Source records
= = =

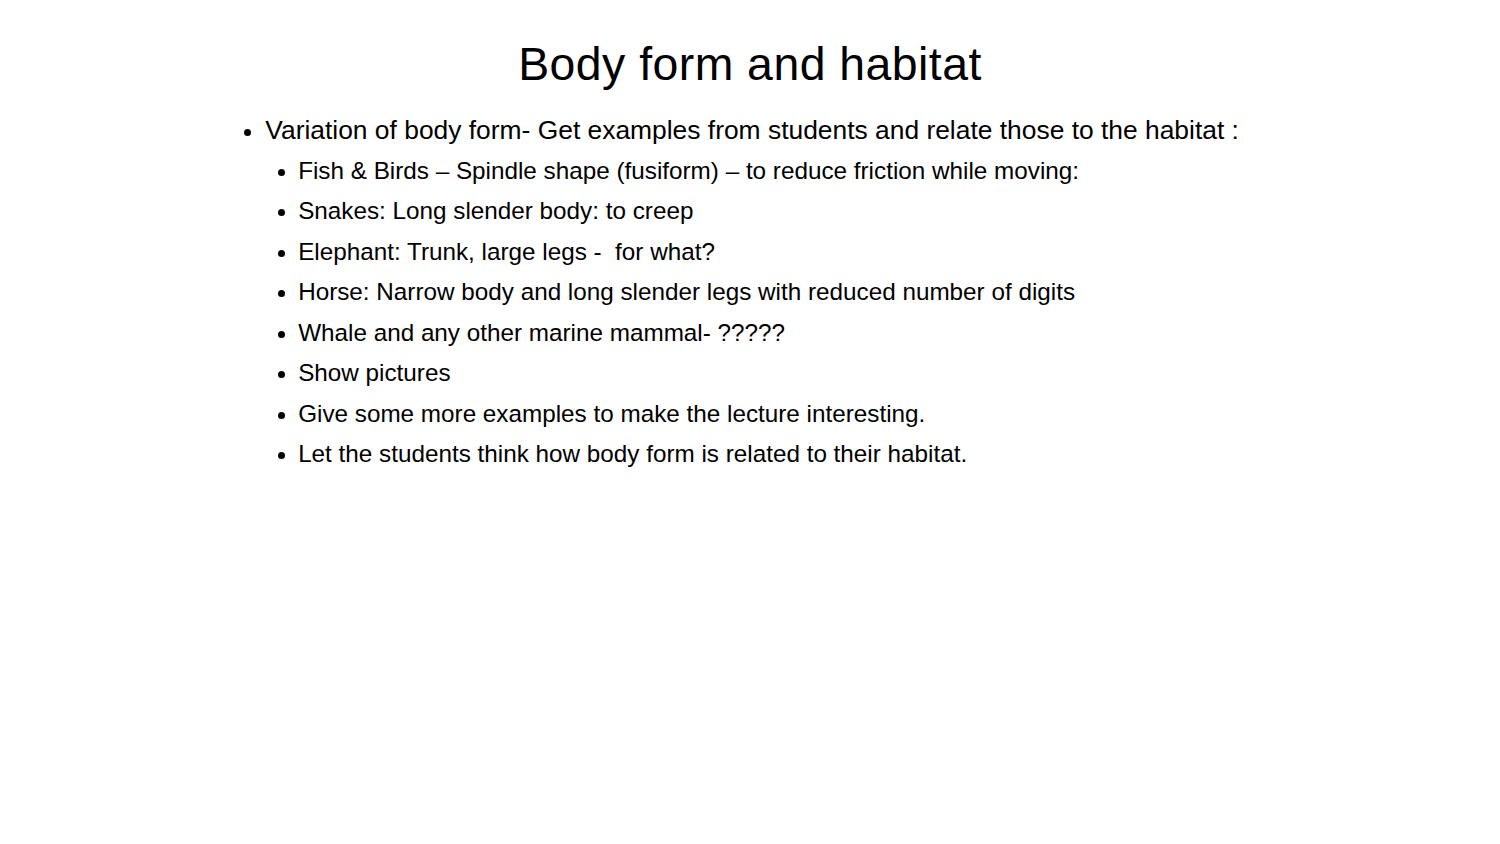Body form and habitat
Variation of body form- Get examples from students and relate those to the habitat :
Fish & Birds – Spindle shape (fusiform) – to reduce friction while moving:
Snakes: Long slender body: to creep
Elephant: Trunk, large legs - for what?
Horse: Narrow body and long slender legs with reduced number of digits
Whale and any other marine mammal- ?????
Show pictures
Give some more examples to make the lecture interesting.
Let the students think how body form is related to their habitat.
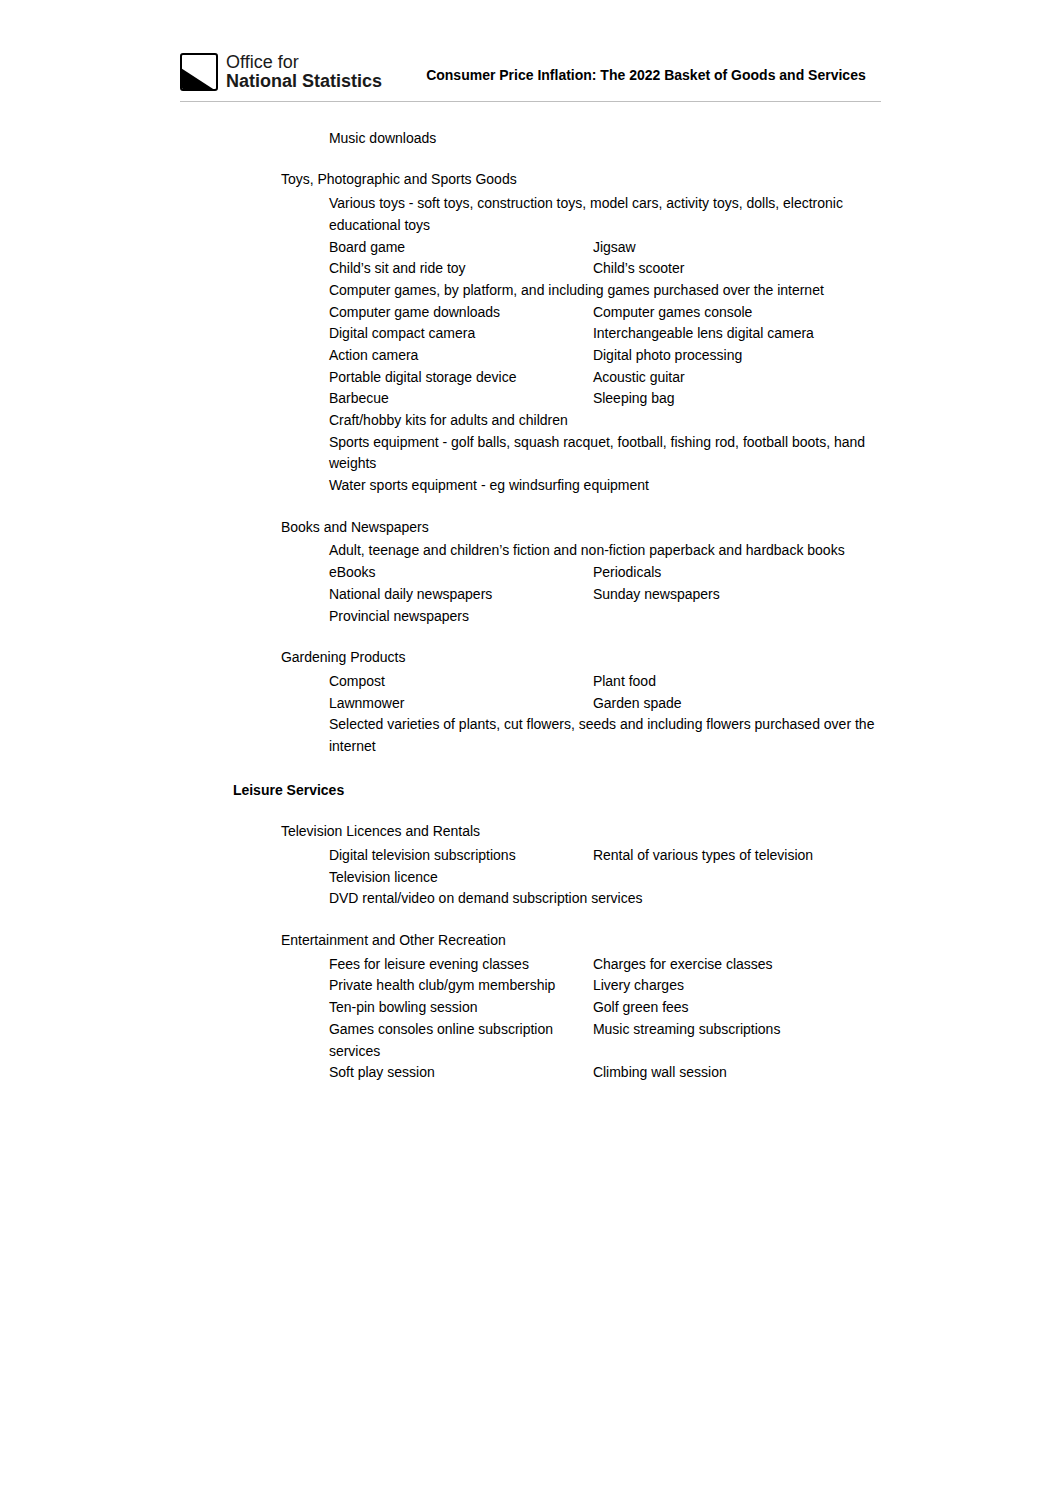Office for National Statistics
Consumer Price Inflation: The 2022 Basket of Goods and Services
Music downloads
Toys, Photographic and Sports Goods
Various toys - soft toys, construction toys, model cars, activity toys, dolls, electronic educational toys
| Board game | Jigsaw |
| Child’s sit and ride toy | Child’s scooter |
Computer games, by platform, and including games purchased over the internet
| Computer game downloads | Computer games console |
| Digital compact camera | Interchangeable lens digital camera |
| Action camera | Digital photo processing |
| Portable digital storage device | Acoustic guitar |
| Barbecue | Sleeping bag |
Craft/hobby kits for adults and children
Sports equipment - golf balls, squash racquet, football, fishing rod, football boots, hand weights
Water sports equipment - eg windsurfing equipment
Books and Newspapers
Adult, teenage and children’s fiction and non-fiction paperback and hardback books
| eBooks | Periodicals |
| National daily newspapers | Sunday newspapers |
Provincial newspapers
Gardening Products
| Compost | Plant food |
| Lawnmower | Garden spade |
Selected varieties of plants, cut flowers, seeds and including flowers purchased over the internet
Leisure Services
Television Licences and Rentals
| Digital television subscriptions | Rental of various types of television |
Television licence
DVD rental/video on demand subscription services
Entertainment and Other Recreation
| Fees for leisure evening classes | Charges for exercise classes |
| Private health club/gym membership | Livery charges |
| Ten-pin bowling session | Golf green fees |
| Games consoles online subscription services | Music streaming subscriptions |
| Soft play session | Climbing wall session |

= = =

__Task brief__: Beginning with the line that holds "Water sports equipment", restate word for word every line down to the end of the data, and only those lines.

__Result__:
Water sports equipment - eg windsurfing equipment
Books and Newspapers
Adult, teenage and children’s fiction and non-fiction paperback and hardback books
| eBooks | Periodicals |
| National daily newspapers | Sunday newspapers |
Provincial newspapers
Gardening Products
| Compost | Plant food |
| Lawnmower | Garden spade |
Selected varieties of plants, cut flowers, seeds and including flowers purchased over the internet
Leisure Services
Television Licences and Rentals
| Digital television subscriptions | Rental of various types of television |
Television licence
DVD rental/video on demand subscription services
Entertainment and Other Recreation
| Fees for leisure evening classes | Charges for exercise classes |
| Private health club/gym membership | Livery charges |
| Ten-pin bowling session | Golf green fees |
| Games consoles online subscription services | Music streaming subscriptions |
| Soft play session | Climbing wall session |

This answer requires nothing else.